Marina Wes: Innovative and Competitive Poland - Towards Low Emission Transformation

January 11, 2016


Marina Wes, Country Manager for Poland Innovative and Competitive Poland - Towards Low Emission Transformation Warsaw, Poland

As Prepared for Delivery

It is my honor and sincere pleasure to open this workshop. I would like to welcome our distinguished speakers and participants.  Emissions, and more general air pollution is currently a hot topic across all the whole world – and also in Poland. When we talk about emissions, we refer not only to industrial or carbon-like emissions. But also, transport based pollution or so called “low emission” pollutions from households.

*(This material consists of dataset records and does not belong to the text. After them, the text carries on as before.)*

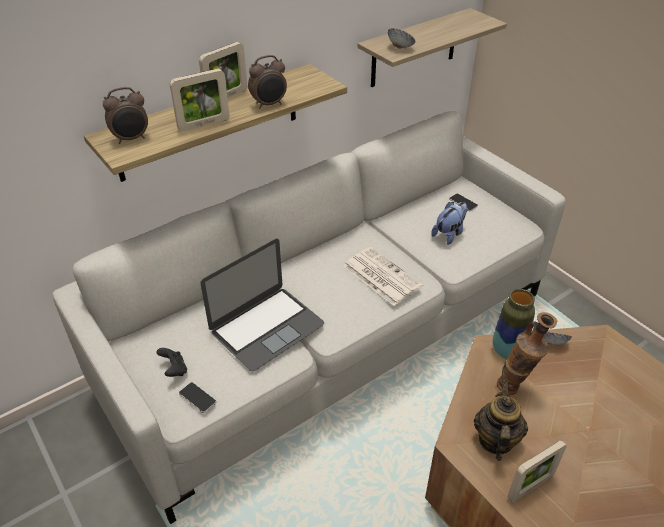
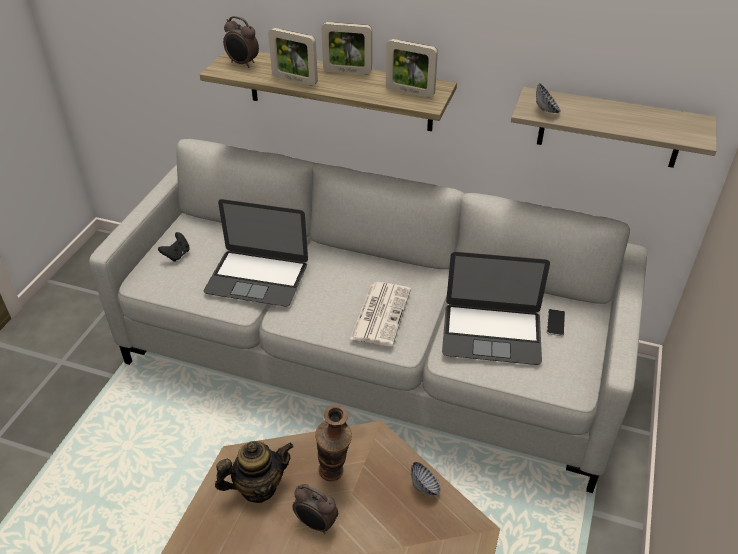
camera: 55 degrees right, 0 degrees up
(197, 398) = (160, 280): phone -> none
(269, 104) = (359, 93): alarm clock -> alarm clock (316, 524)
(449, 234) = (491, 333): plush toy -> laptop
(507, 351) = (380, 453): vase -> none
(530, 487) = (221, 534): picture frame -> picture frame (410, 92)

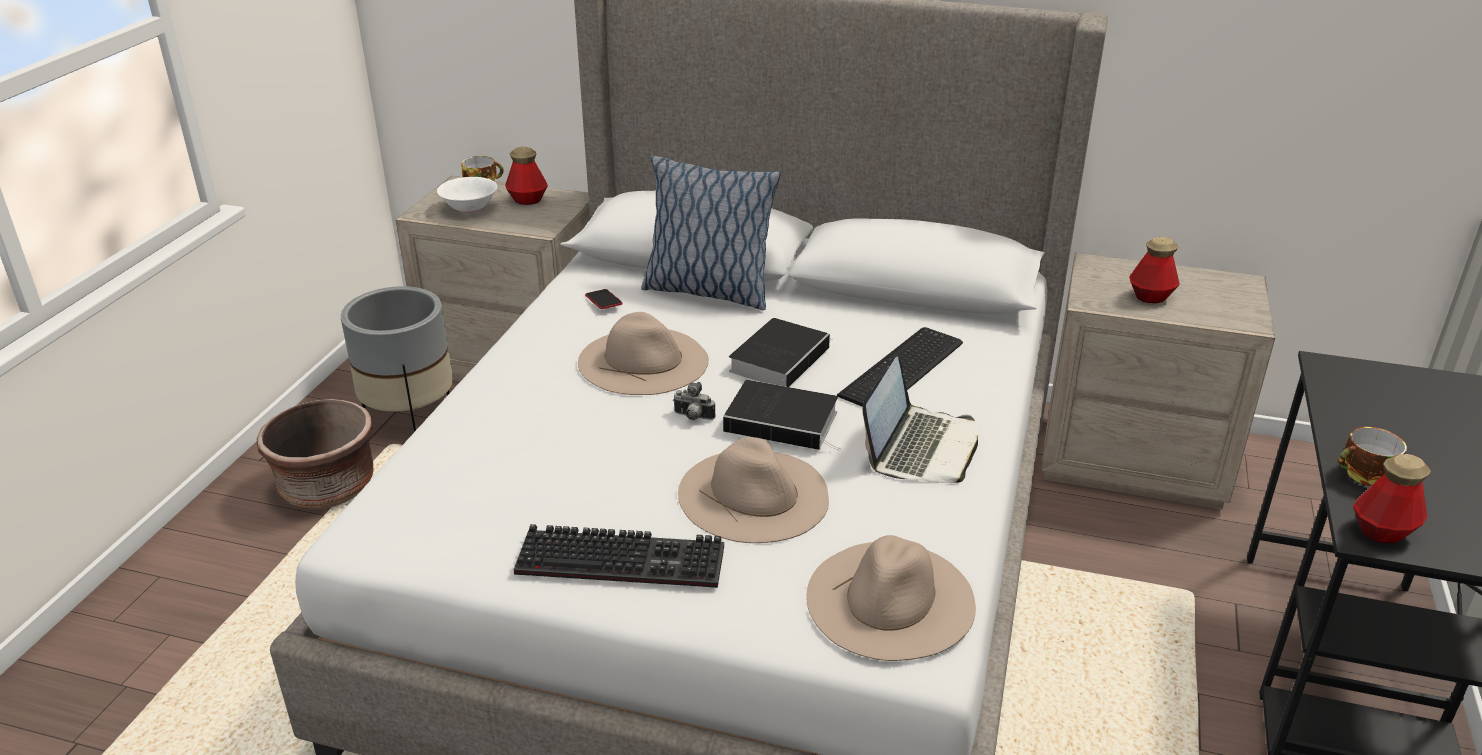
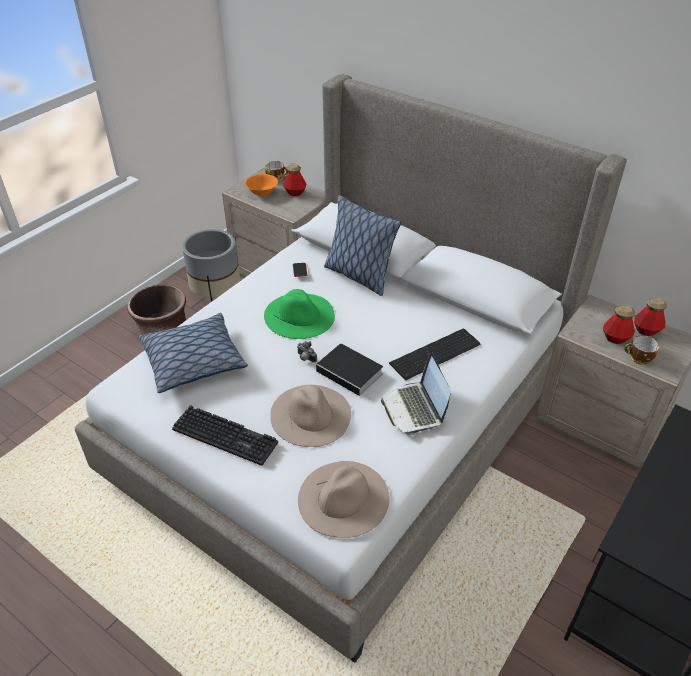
camera: 20 degrees right, 10 degrees up
(469, 208) = (262, 192): white bowl -> orange bowl
(492, 462) = (194, 361): none -> pillow
(643, 361) = (299, 315): beige hat -> green hat
(780, 358) = (372, 330): book -> none
(921, 448) = (415, 409): laptop -> laptop turned 120 degrees clockwise
(1364, 476) = (652, 503): cup -> cup (638, 359)
(1382, 531) = (636, 543): bottle -> bottle (646, 330)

This kind of pollution is dispersed widely and is difficult to influence through policy as it often requires “behavioral” change.

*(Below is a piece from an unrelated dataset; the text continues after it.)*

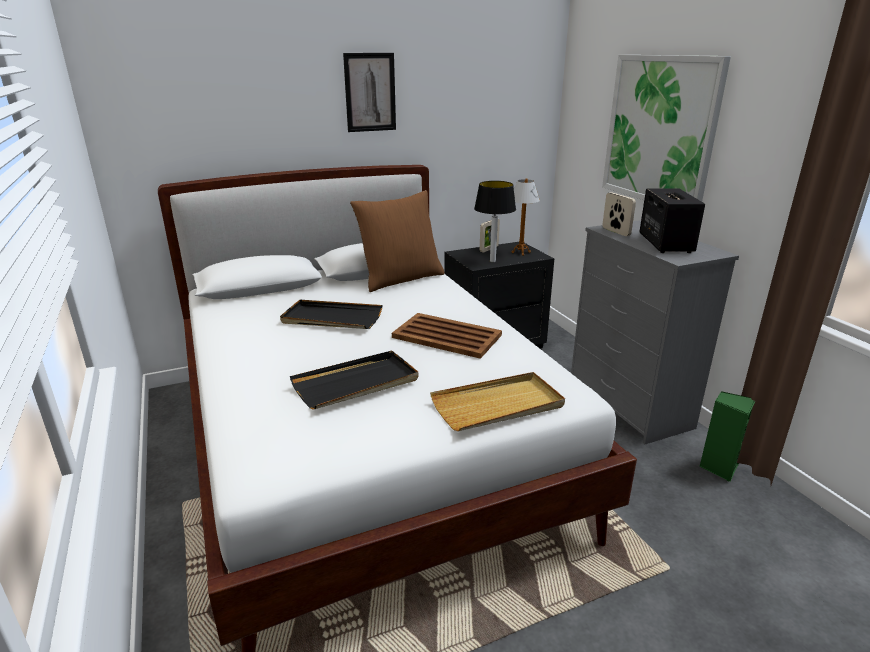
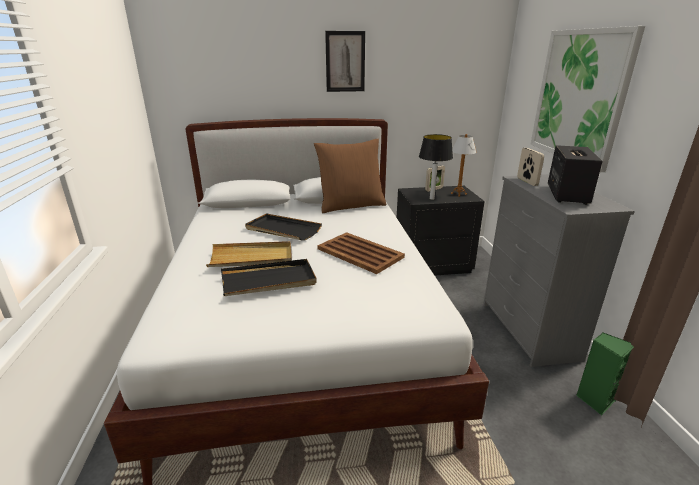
camera: 15 degrees right, 0 degrees up
(498, 405) = (368, 315): beige tray -> beige tray (251, 258)

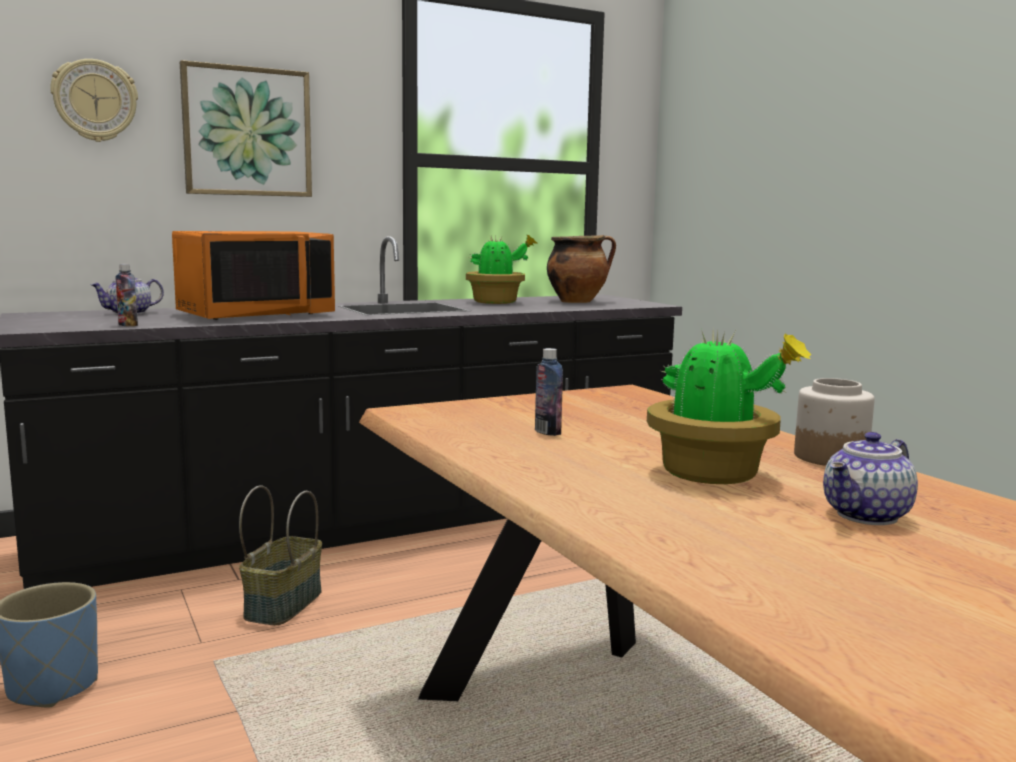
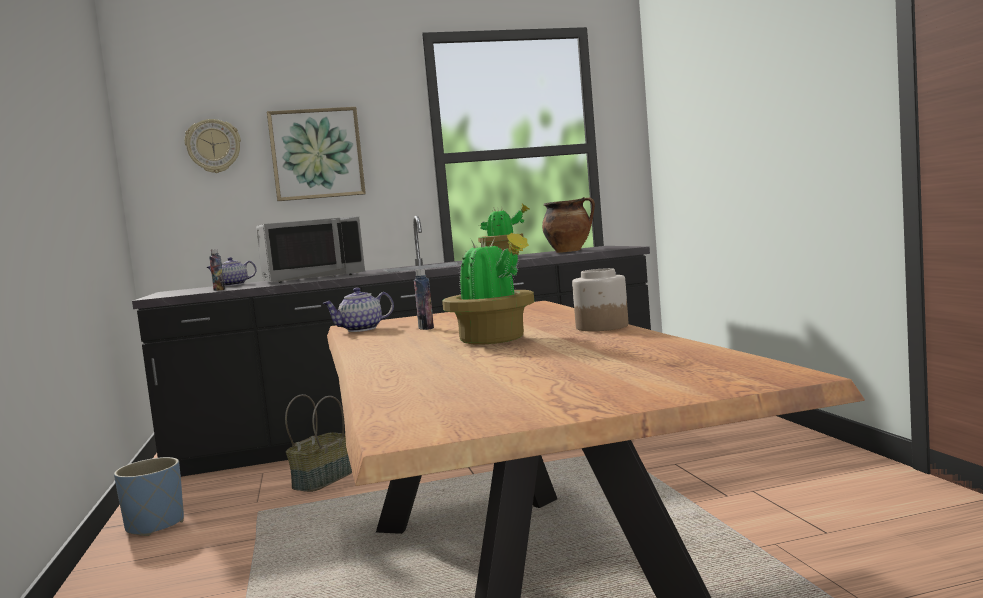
camera: 15 degrees right, 5 degrees down
(255, 314) = (313, 278): orange microwave -> grey microwave
(868, 516) = (556, 353): teapot -> teapot (361, 329)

I would like to convey my congratulations on the preparation of the new draft National Program of Low Emission Economy. Its comprehensive coverage, and its detail, make it great food for thoughts and discussions - which I believe, this conference will only start.

I would also like to thank Mr. Zbigniew Kamienski and his staff for the excellent and fruitful cooperation with the World Bank. We at the World Bank learn much by working with sophisticated clients like Poland on cutting-edge technical issues.

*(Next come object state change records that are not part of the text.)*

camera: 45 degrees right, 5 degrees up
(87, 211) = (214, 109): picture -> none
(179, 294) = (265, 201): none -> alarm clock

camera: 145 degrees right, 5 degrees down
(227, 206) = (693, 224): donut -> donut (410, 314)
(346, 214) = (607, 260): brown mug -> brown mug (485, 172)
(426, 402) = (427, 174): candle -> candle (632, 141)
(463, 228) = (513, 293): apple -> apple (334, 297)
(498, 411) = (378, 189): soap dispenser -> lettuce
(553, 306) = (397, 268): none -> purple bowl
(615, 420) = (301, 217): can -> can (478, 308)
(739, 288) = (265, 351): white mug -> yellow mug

Today Poland is at a special juncture, with a new government. The new authorities target dynamic and inclusive economic growth. To plan and implement comprehensive and effective policy change, thorough impact assessments are often required. The success of reforms will often depend on detailed parameters (“the devil is in the detail”) which can be tested using technical tools.

The work that we are discussing today, partially financed by a WB grant, is a small step in this direction. We believe that this grant can contribute to further strengthening of the public administration in Poland. Poland still lacks institutional capacity for systematic economic, fiscal, and distributional impact assessments of economic and sectoral policies. Building such capacity would help better inform policy choices in a world with complex and complicated political, economic, and social inter-dependencies. 

We are proud that the Bank has built a reputation in recent years as a competent and independent broker in climate change policy analysis in Poland. Our first engagement started in 2009 with analysis of low carbon issues, which led to the 2011 report “Transition to a Low-Emissions Economy in Poland”.

The report was the first Bank study on climate change mitigation with a macroeconomic focus, where investment costs and engineering possibilities were only part of the analysis and policy recommendations. Since its launch, insights from the report have been widely shared with external audiences, and there has been growing interest from a number of European countries (Lithuania, Latvia, Slovakia, the Czech Republic, Romania, Macedonia, and Estonia).

The work also served as the underpinning of a World Bank policy loan for Poland in 2011. It was followed by a technical assistance activity (economic modeling for climate and energy policy), bringing together a strong institutional coalition consisting of a number of ministries and the National Centre for Emissions Management (KOBIZE – commonly used Polish acronym); representatives of which are today present at this workshop.

The work that we are discussing today is at the leading edge for any government.  While this project is a great opportunity for Poland to move to the forefront of low emissions policy capacity, it is also an opportunity for Poland to share important lessons with other countries, including among new EU member states who are grappling with many of the same dilemmas on climate and energy policy.